→ EXERCISE DETAILS
Count the lines in the records below that contain the word "pour". Reply with the number only.

Transcribed page text
-=-=-=-=-
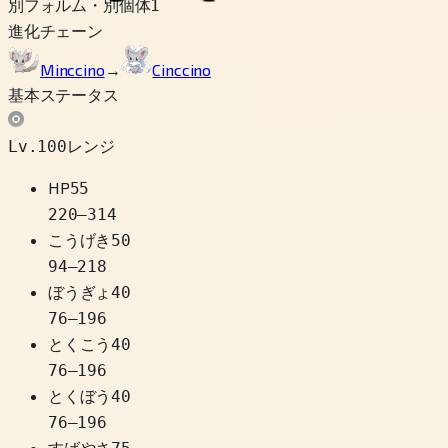
別フォルム・別個体
1
進化チェーン
Minccino
→
Cinccino
基本ステータス
Lv.100レンジ
HP
55
220
–
314
こうげき
50
94
–
218
ぼうぎょ
40
76
–
196
とくこう
40
76
–
196
とくぼう
40
76
–
196
すばやさ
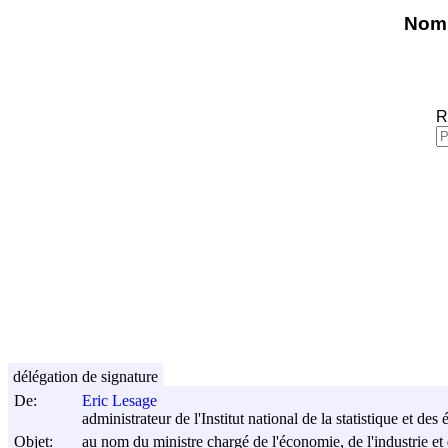
Nomi
R
délégation de signature
De:
Eric Lesage
administrateur de l'Institut national de la statistique et d
Objet:
au nom du ministre chargé de l'économie, de l'industrie et 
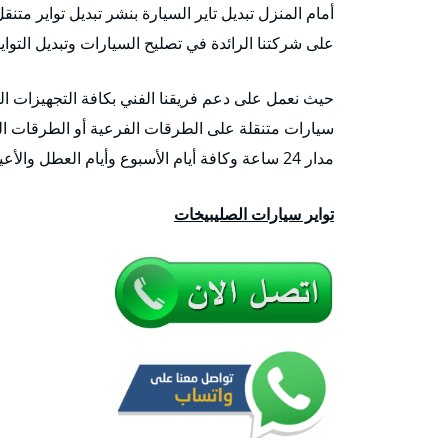
أمام المنزل تبديل تاير السيارة بنشر تبديل تواير متنق
على شركتنا الرائدة في تصليح السيارات وتبديل التواي
حيث نعمل على دعم فريقنا الفني بكافة التجهيزات الض
سيارات متنقلة على الطرقات الفرعية أو الطرقات ال
مدار 24 ساعة وكافة أيام الأسبوع وأيام العطل والأعياد وأوقات الحظر أيضاً.
تواير سيارات الصليبيخات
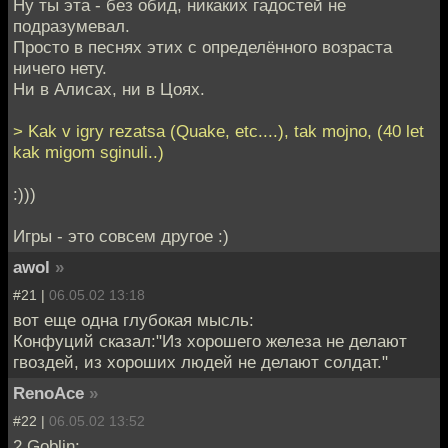
Ну ты эта - без обид, никаких гадостей не
подразумевал.
Просто в песнях этих с определённого возраста
ничего нету.
Ни в Алисах, ни в Цоях.
> Kak v igry rezatsa (Quake, etc....), tak mojno, (40 let
kak migom sginuli..)
:)))
Игры - это совсем другое :)
awol
»
#21 |
06.05.02 13:18
вот еще одна глубокая мысль:
Конфуций сказал:"Из хорошего железа не делают
гвоздей, из хороших людей не делают солдат."
RenoAce
»
#22 |
06.05.02 13:52
2 Goblin:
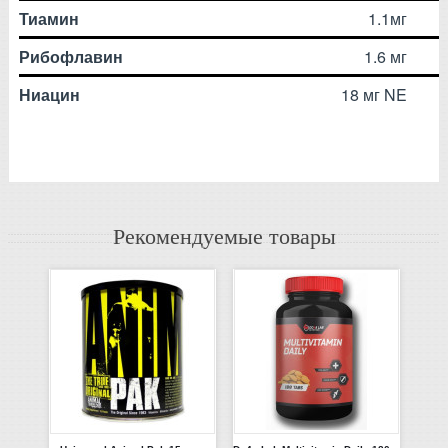
Тиамин
1.1мг
Рибофлавин
1.6 мг
Ниацин
18 мг NE
Рекомендуемые товары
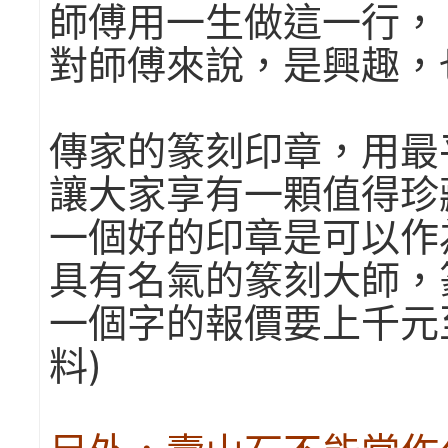
師傅用一生做這一行，
對師傅來說，是興趣，
傳家的篆刻印章，用最
讓大家享有一顆值得珍
一個好的印章是可以作
具有名氣的篆刻大師，
一個字的報價要上千元
料)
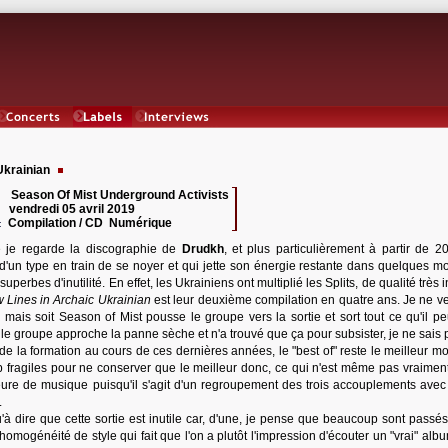
Concerts
Labels
Interviews
Ukrainian
Season Of Mist Underground Activists
 :
vendredi 05 avril 2019
:
Compilation / CD Numérique
:
 je regarde la discographie de
Drudkh
, et plus particulièrement à partir de 20
 d'un type en train de se noyer et qui jette son énergie restante dans quelques mo
superbes d'inutilité. En effet, les Ukrainiens ont multiplié les Splits, de qualité très 
 Lines in Archaic Ukrainian
est leur deuxième compilation en quatre ans. Je ne v
r mais soit Season of Mist pousse le groupe vers la sortie et sort tout ce qu'il p
 le groupe approche la panne sèche et n'a trouvé que ça pour subsister, je ne sais p
de la formation au cours de ces dernières années, le "best of" reste le meilleur m
 fragiles pour ne conserver que le meilleur donc, ce qui n'est même pas vraiment
'heure de musique puisqu'il s'agit d'un regroupement des trois accouplements ave
.
'à dire que cette sortie est inutile car, d'une, je pense que beaucoup sont passés
 homogénéité de style qui fait que l'on a plutôt l'impression d'écouter un "vrai" alb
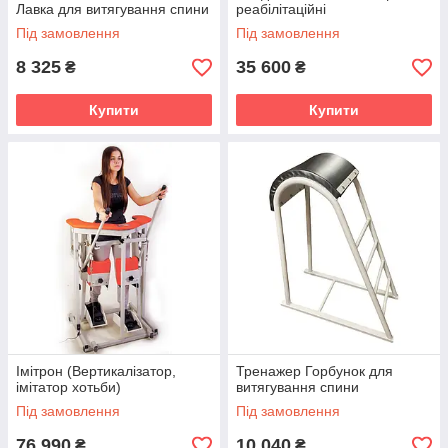
Лавка для витягування спини
реабілітаційні
Під замовлення
Під замовлення
8 325
35 600
₴
₴
Купити
Купити
Імітрон (Вертикалізатор,
Тренажер Горбунок для
імітатор хотьби)
витягування спини
Під замовлення
Під замовлення
76 990
10 040
₴
₴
-=-=-=-=-
→ TASK RESULT
2